Friday, June 4, 2010

Jesus Christ, the Geatest of David's Royal Dynasty


What does it mean that Jesus is the son of David?




Jesus son of David

Question: "What does it mean that Jesus is the son of David?"

Answer:
Seventeen verses in the New Testament describe Jesus as the "son of David." But the question arises, how could Jesus be the son of David if David lived approximately 1000 years before Jesus? The answer is that Christ (the Messiah) was the fulfillment of the prophecy of the seed of David (2 Samuel 7:14-16). Jesus was the promised Messiah, which meant He was of the seed of David. Matthew 1 gives the genealogical proof that Jesus, in His humanity, was a direct descendant of Abraham and David through Joseph, Jesus' legal father. The genealogy in Luke chapter 3 gives Jesus' lineage through His mother, Mary. Jesus is a descendant of David, by adoption through Joseph, and by blood through Mary. Primarily though, when Christ was referred to as the Son of David, it was meant to refer to His Messianic title as the Old Testament prophesied concerning Him.

#### [Complete the following]
1) In the passage on Jesus as the son of David, through whom does the genealogy in Luke chapter 3 trace Jesus' lineage?
2) Extend the passage on Jesus as the son of David, picking up after its final sentence.

#### [Stored items]
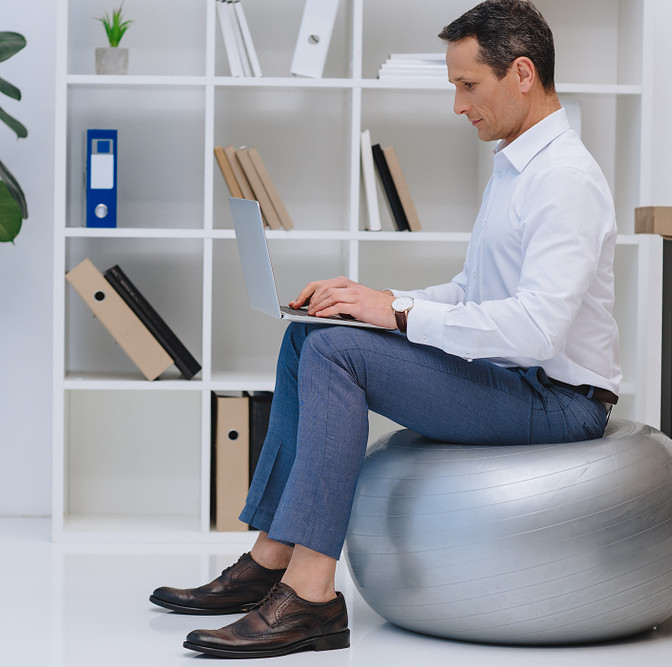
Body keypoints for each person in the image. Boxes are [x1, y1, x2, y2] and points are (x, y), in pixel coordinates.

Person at [151, 0, 621, 659]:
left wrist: (397, 315)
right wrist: (374, 298)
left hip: (556, 400)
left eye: (467, 86)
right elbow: (474, 294)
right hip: (512, 378)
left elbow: (537, 331)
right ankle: (270, 556)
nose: (459, 106)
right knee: (309, 336)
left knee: (339, 354)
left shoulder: (565, 180)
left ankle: (312, 597)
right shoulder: (516, 167)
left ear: (521, 73)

#### [Responses]
1) Through His mother, Mary.

2)
Jesus was addressed as “Lord, thou son of David” several times by people who, by faith, were seeking mercy or healing. The woman whose daughter was being tormented by a demon (Matthew 15:22), the two blind men by the wayside (Matthew 20:30), and blind Bartimaeus (Mark 10:47), all cried out to the son of David for help. The titles of honor they gave Him declared their faith in Him. Calling Him Lord expressed their sense of His deity, dominion, and power, and by calling Him “son of David,” they were professing Him to be the Messiah.

The Pharisees, too, understood what was meant when they heard the people calling Jesus “son of David.” But unlike those who cried out in faith, they were so blinded by their own pride and lack of understanding of the Scriptures that they couldn’t see what the blind beggars could see – that here was the Messiah they had supposedly been waiting for all their lives. They hated Jesus because He wouldn’t give them the honor they thought they deserved, so when they heard the people hailing Jesus as the Savior, they became enraged (Matthew 21:15) and plotted to destroy Him (Luke 19:47).

Jesus further confounded the scribes and Pharisees by asking them to explain the meaning of this very title. How could it be that the Messiah is the son of David when David himself refers to Him as “my Lord” (Mark 12:35-37)? Of course the teachers of the law couldn’t answer the question. Jesus thereby exposed the Jewish spiritual leaders’ ineptitude as teachers and their ignorance of what the Old Testament taught as to the true nature of the Messiah, further alienating them from Him.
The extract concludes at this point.